Remove the package.json lint script, the tslint.json file, and the cloudbuild lint step from the package's cloudbuild.yml file. Remove tslint-related dependencies from the package's package.json and run yarn to regenerate the yarn.lock file.

Update or Remove cloudbuild.yml

Update the cloudbuild.yml to remove any steps that are now built with Bazel. These will be run by the bazel-tests step, which runs before other packages' steps. Any Bazel rule tagged as ci will be tested / build in CI.

Note that the output paths of Bazel-created outputs will be different, so any remaining steps that now rely on Bazel outputs may need to be updated. Bazel outputs are located in tfjs/dist/bin/....

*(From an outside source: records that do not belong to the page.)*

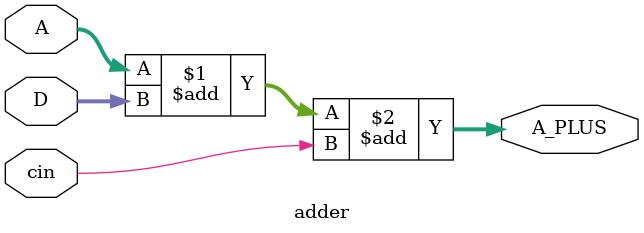
<source format=v>
`timescale 1ps/1ps
module adder(input[6:0] D,input cin, input[6:0]A, output[6:0] A_PLUS );

    assign A_PLUS = A + D + cin;
    
endmodule

</source>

If all steps of the cloudbuild.yml file are handled by Bazel, it can be deleted. Do not remove the package from tfjs/scripts/package_dependencies.json.

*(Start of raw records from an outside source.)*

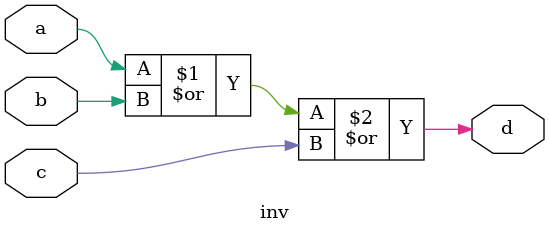
<source format=v>
`timescale 1ns / 1ps


module inv(
    input a,
    input b,
    input c,
    output d
    );
assign d = a | b | c;
endmodule

</source>
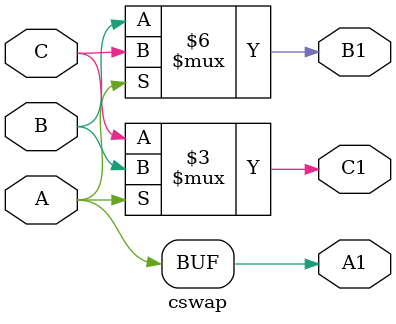
<source format=v>
module cswap(A1, B1, C1, A, B, C);
output A1, B1, C1;
input A, B, C;

reg A1;
reg B1, C1;

always @(A or B or C)
    if (A)
    begin
        A1 <= A;
        B1 <= C;
        C1 <= B;
    end
    else
    begin
        A1 <= A;
        B1 <= B;
        C1 <= C;
    end
endmodule

</source>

Rebuild the cloudbuild golden files by running yarn update-cloudbuild-tests in the root of the repository.

Push to Git

Before pushing to Git, run the Bazel linter by running yarn bazel:format and yarn bazel:lint-fix in the root of the repo. We run the linter in CI, so if your build is failing in CI only, incorrectly formatted files may be the reason.

Done!

🎉🎉🎉

Notes for Reviewing PRs

  • Make sure the package is added to BAZEL_PACKAGES in e2e/scripts/publish-tfjs-ci.sh
  • Make sure the package is added to BAZEL_PACKAGES in scripts/publish-npm.ts
  • Make sure the package generated by pkg_npm has all the files it needs, e.g. the README.
  • Make sure the package is added to the link-package's package.json and that downstream pakcages are updated to point to the link package's copy instead of the package's directory.
  • For browser tests, it may be worth checking that all desired browser configurations will run in nightly CI.
  • Make sure browser tests include all required tests. The enumerate_tests rule is usually necessary to make the browser actually run tests.
  • Make sure as many cloudbuild steps as possible are converted to Bazel, and that those steps are removed from the cloudbuild file.
  • If the build and tests are fully handled by Bazel and don't need any other cloudbuild steps, make sure the package's cloudbuild.yml file is removed. Do not remove the package from scripts/package_dependencies.json.
  • Make sure tests are tagged with nightly or ci (tfjs_web_test automatically tags tests with nightly and ci).
  • Make sure the main pkg_npm rule is tagged with ci or nightly so all parts of the build are tested.
  • Make sure the package.json scripts are updated and that the package.json includes @bazel/bazelisk as a dev dependency.
  • Make sure the package has a build-npm script and a publish-npm script. These are used by the release script.
  • Check the generated bundle sizes and make sure they don't include any unexpected files. Check the _stats files for info on this.
  • Make sure the package is added to the repo-wide tslint tsconfig and that its original lint scripts are removed.